■ **RECORDS FOR THIS EXERCISE**
=-=-=-=-=
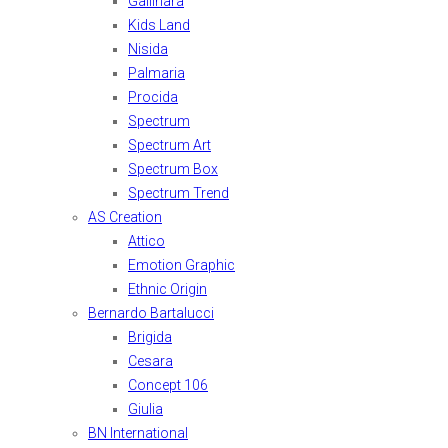
Gallinara
Kids Land
Nisida
Palmaria
Procida
Spectrum
Spectrum Art
Spectrum Box
Spectrum Trend
AS Creation
Attico
Emotion Graphic
Ethnic Origin
Bernardo Bartalucci
Brigida
Cesara
Concept 106
Giulia
BN International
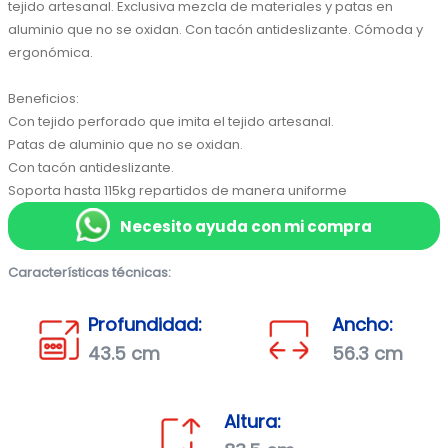
tejido artesanal. Exclusiva mezcla de materiales y patas en 
aluminio que no se oxidan. Con tacón antideslizante. Cómoda y 
ergonómica.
=-=-=-=-=
■ **ABOUT THIS TASK**
Give every line of text read from the entries above as a single numbered list, skipping any blank lines. Leave the pictures out of your answer.

■ **TASK RESULT**
1. Gallinara
2. Kids Land
3. Nisida
4. Palmaria
5. Procida
6. Spectrum
7. Spectrum Art
8. Spectrum Box
9. Spectrum Trend
10. AS Creation
11. Attico
12. Emotion Graphic
13. Ethnic Origin
14. Bernardo Bartalucci
15. Brigida
16. Cesara
17. Concept 106
18. Giulia
19. BN International
20. tejido artesanal. Exclusiva mezcla de materiales y patas en 
21. aluminio que no se oxidan. Con tacón antideslizante. Cómoda y 
22. ergonómica.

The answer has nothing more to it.